- Born: 1939 (age 86–87)
- Education: University of Birmingham
- Awards: FRS (1990); Maxwell Medal (1977);
- Scientific career
- Fields: Mathematical physics
- Workplaces: Imperial College London.; University of Nottingham; Defence Research Agency;

= Eric Jakeman =

British mathematical physicist

Eric Jakeman (born 1939) is a British mathematical physicist specialising in the statistics and quantum statistics of waves. He is an emeritus professor at the University of Nottingham.

== Education ==
Jakeman was educated at The Brunts School in Mansfield, England. He received a degree in mathematical physics from Birmingham University in 1960, and a PhD in superconductivity theory in 1963.

== Career ==
He was the head of the scattering and quantum optics section at the Defence Research Agency, a visiting professor at Imperial College London, an honorary secretary of the Institute of Physics from 1994 until 2003, and finally a Professor of Applied Statistical Optics at the University of Nottingham from 1996. He was a member of the Council of the European Physical Society from 1985 until 2003.

== Awards and honours ==
In 1977, Jakeman received the Maxwell Medal of the Institute of Physics for his work on statistical optics. He was elected a Fellow of the Royal Society (FRS) in 1990. His certificate of election reads:
Dr Jakeman is an internationally recognised expert in the statistics and quantum statistics of wave fields, particularly those arising in laser scattering. His theoretical work on photon statistics and speckle has made a unique contribution to the development of the technique of photon correlation spectroscopy which is now used to investigate structure and motion in a wide range of systems of importance in engineering, medicine, physics, chemistry and biology.
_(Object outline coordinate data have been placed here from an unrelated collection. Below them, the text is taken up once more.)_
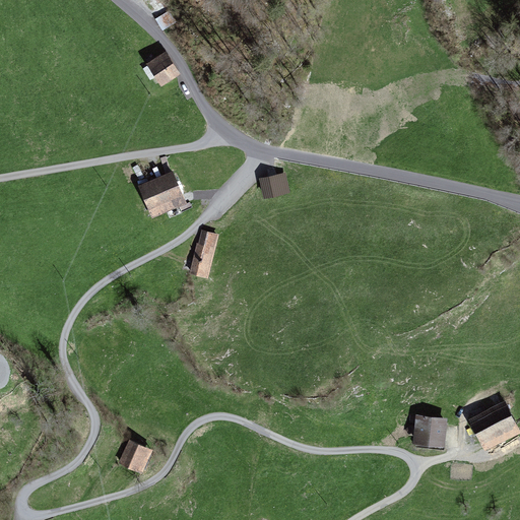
[(156,20),(163,30),(174,24),(169,14),(156,20)]
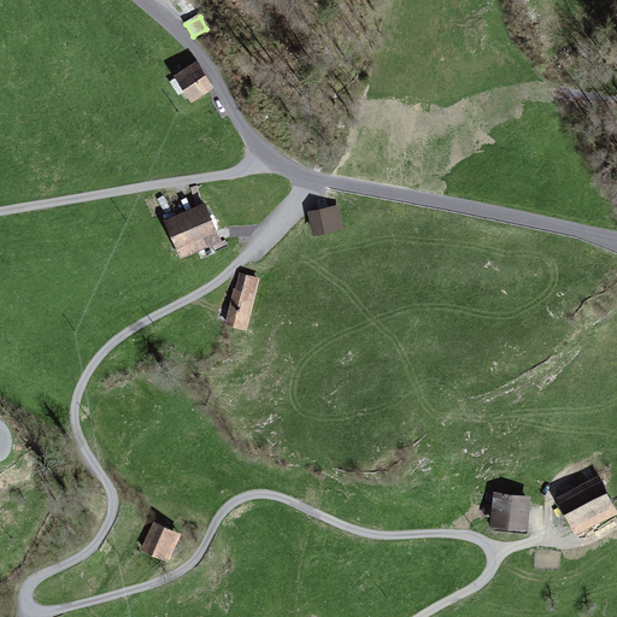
[(197,63),(174,77),(192,105),(215,89),(197,63)]
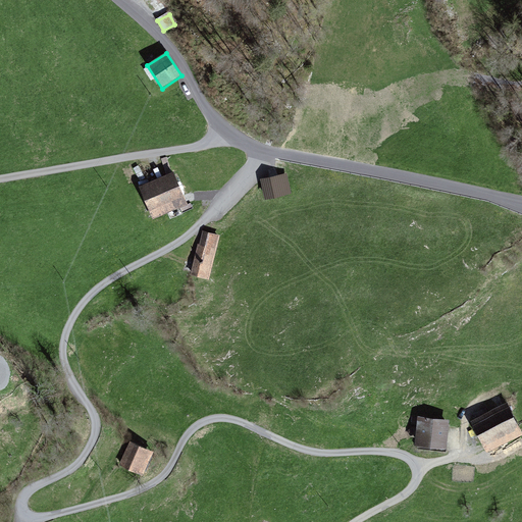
[(173,172),(138,187),(153,220),(188,206),(173,172)]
He has also significantly advanced the subject of non-Gaussian scattering of waves by random media and has developed new noise models which are being widely applied in optical, microwave and acoustic scattering problems.

Jakeman has also made contributions to the field of heat and mass transfer, particularly on the subjects of morphological stability and oscillatory convection in crystal growth, and was jointly responsible for the notion of doubly-diffusive convection driven by the Soret Effect.